Passage à examiner>

****************************************

Esma Ben Said
22 Août 2017•Mise à jour: 22 Août 2017
AA/Lomé/ Alphonse Logo
L’opposition togolaise a appelé mardi la population à observer une journée sans activité vendredi pour exiger la "libération immédiate et sans conditions, des personnes arrêtées lors des manifestations des 19 et 20 Août 2017".
"Toute la population est appelé à cesser toute activité professionnelle et économique toute la journée du vendredi 24 Août 2017 de 6 heures à 18 heures et de rester chez soi (...) la mobilisation va reprendre jusqu'à satisfaction de nos revendications", a déclaré lors d'une conférence de presse, Adjamagbo-Johnson, présidente de la Coalition pour l’alternance pacifique CAP2015, coalition dont est membre le chef de fil de l’opposition togolaise M. Jean Pierre Fabre.
"Nous voulons montrer à travers cet acte un signal au peuple et lui faire comprendre que nous sommes désormais ensemble pour que la flamme de la mobilisation soit maintenue", a-t-elle ajouté.

****************************************

Matériel fourni>

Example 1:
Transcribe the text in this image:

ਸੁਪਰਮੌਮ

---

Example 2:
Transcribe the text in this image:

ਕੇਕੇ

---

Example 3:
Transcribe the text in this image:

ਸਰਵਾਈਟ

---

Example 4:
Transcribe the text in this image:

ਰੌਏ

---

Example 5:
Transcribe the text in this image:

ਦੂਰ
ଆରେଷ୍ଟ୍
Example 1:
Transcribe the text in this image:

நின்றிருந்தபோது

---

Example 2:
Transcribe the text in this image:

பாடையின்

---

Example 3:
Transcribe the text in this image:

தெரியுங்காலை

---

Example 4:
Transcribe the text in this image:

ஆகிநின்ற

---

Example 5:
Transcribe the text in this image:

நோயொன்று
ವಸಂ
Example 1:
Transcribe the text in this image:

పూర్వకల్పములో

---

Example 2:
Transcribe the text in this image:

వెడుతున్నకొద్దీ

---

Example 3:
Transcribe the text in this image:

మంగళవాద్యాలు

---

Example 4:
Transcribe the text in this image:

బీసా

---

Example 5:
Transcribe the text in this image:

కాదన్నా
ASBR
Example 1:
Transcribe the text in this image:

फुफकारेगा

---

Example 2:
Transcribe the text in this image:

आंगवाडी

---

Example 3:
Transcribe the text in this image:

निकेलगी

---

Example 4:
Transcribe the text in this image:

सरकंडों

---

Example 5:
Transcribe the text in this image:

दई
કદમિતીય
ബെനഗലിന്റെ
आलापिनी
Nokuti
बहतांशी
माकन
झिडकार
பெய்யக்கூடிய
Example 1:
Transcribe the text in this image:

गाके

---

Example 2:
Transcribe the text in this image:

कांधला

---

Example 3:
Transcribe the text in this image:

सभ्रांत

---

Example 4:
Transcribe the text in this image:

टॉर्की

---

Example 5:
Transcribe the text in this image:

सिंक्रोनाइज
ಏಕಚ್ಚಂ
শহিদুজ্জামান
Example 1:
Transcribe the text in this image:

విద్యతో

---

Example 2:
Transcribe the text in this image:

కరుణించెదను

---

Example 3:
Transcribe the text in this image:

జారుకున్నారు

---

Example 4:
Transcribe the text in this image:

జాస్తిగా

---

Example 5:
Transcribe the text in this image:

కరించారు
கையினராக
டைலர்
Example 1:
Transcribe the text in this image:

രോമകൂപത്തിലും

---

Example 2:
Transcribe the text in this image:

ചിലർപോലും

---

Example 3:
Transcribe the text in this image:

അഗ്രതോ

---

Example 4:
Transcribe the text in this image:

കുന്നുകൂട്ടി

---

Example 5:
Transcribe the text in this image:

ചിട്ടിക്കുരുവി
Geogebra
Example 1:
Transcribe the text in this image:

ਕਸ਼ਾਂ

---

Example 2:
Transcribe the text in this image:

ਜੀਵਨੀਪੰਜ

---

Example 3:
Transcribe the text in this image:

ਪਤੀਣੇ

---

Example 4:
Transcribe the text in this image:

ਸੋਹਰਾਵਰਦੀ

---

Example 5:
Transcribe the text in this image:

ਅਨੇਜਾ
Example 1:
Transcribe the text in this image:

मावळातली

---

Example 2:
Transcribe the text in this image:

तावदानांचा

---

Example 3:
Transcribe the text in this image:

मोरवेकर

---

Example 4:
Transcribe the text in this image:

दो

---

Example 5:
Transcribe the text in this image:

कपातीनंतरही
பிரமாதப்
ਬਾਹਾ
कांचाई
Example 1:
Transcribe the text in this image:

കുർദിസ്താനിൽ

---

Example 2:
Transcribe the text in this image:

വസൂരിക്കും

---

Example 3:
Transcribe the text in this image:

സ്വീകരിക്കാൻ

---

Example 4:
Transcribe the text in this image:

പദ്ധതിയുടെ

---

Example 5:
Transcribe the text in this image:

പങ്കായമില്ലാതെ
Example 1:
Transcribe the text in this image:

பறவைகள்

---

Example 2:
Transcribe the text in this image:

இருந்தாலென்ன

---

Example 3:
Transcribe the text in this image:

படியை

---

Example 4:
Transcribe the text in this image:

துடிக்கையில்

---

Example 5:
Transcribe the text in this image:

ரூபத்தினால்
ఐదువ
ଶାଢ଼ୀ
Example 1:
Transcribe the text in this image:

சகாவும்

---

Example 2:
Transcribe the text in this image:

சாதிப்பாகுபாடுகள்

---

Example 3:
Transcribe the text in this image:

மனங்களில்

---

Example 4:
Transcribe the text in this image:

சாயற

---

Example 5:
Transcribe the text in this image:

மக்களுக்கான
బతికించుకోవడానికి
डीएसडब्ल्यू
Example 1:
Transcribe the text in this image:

****************************************

Le problème>
Reproduisez tel quel l'extrait de l'article sur l'appel de l'opposition togolaise qui commence à « Esma Ben Said » et se termine à « Jean Pierre Fabre. ».

Réponse rédigée>
Esma Ben Said
22 Août 2017•Mise à jour: 22 Août 2017
AA/Lomé/ Alphonse Logo
L’opposition togolaise a appelé mardi la population à observer une journée sans activité vendredi pour exiger la "libération immédiate et sans conditions, des personnes arrêtées lors des manifestations des 19 et 20 Août 2017".
"Toute la population est appelé à cesser toute activité professionnelle et économique toute la journée du vendredi 24 Août 2017 de 6 heures à 18 heures et de rester chez soi (...) la mobilisation va reprendre jusqu'à satisfaction de nos revendications", a déclaré lors d'une conférence de presse, Adjamagbo-Johnson, présidente de la Coalition pour l’alternance pacifique CAP2015, coalition dont est membre le chef de fil de l’opposition togolaise M. Jean Pierre Fabre.